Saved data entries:
--- START ---
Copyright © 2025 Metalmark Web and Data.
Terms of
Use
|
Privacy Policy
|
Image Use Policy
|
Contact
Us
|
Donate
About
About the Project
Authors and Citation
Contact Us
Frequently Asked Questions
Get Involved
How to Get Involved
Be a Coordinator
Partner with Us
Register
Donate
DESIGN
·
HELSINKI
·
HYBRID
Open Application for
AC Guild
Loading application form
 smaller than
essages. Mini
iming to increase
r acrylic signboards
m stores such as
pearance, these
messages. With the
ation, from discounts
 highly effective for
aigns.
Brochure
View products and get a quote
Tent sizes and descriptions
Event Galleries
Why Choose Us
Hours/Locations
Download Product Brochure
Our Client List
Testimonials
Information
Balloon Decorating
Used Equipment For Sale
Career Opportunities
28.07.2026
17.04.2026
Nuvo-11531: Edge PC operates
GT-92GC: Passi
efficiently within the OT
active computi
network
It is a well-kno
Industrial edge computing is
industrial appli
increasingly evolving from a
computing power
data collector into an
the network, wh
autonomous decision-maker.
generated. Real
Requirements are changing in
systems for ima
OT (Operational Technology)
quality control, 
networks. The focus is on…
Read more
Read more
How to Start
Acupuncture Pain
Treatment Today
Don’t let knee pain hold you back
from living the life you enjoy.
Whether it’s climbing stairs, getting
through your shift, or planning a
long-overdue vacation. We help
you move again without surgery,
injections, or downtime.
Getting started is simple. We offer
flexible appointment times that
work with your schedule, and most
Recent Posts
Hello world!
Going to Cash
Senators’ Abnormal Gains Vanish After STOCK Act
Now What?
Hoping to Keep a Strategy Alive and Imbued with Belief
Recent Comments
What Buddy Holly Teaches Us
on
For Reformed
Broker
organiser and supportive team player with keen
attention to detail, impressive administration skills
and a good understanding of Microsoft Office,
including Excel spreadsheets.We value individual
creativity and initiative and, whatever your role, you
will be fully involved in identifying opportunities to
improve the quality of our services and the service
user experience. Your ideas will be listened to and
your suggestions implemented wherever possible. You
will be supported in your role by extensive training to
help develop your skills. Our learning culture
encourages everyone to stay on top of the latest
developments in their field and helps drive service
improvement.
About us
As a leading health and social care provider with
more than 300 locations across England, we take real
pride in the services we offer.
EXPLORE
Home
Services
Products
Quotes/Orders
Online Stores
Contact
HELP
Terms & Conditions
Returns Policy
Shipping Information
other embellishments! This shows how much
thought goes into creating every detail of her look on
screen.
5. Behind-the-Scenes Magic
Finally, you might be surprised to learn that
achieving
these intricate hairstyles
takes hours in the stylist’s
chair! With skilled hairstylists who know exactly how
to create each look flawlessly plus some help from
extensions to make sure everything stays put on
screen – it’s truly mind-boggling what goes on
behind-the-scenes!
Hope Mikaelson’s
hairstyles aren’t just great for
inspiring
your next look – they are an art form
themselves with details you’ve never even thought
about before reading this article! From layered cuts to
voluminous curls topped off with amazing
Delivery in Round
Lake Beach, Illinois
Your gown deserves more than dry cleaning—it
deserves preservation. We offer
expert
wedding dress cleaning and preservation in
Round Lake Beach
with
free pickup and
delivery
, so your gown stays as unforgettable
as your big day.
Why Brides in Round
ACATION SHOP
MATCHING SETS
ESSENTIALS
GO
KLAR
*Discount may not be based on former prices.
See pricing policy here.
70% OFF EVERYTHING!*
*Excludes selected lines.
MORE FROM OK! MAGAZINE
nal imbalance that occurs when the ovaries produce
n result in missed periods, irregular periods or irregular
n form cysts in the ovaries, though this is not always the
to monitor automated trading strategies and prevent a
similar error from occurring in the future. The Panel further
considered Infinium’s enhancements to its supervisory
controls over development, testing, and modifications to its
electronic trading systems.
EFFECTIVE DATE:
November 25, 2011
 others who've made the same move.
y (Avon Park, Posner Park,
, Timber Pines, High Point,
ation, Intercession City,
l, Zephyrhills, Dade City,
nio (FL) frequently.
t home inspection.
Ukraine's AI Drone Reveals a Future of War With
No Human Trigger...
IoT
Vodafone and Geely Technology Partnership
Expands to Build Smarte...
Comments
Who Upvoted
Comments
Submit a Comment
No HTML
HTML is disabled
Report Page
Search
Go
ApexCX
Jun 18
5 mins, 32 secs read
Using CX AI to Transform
--- END ---
Look above for the line that contains "Testimonials". Starting there, transcribe every line exactly until you have copied the line that contains "generated. Real".

Testimonials
Information
Balloon Decorating
Used Equipment For Sale
Career Opportunities
28.07.2026
17.04.2026
Nuvo-11531: Edge PC operates
GT-92GC: Passi
efficiently within the OT
active computi
network
It is a well-kno
Industrial edge computing is
industrial appli
increasingly evolving from a
computing power
data collector into an
the network, wh
autonomous decision-maker.
generated. Real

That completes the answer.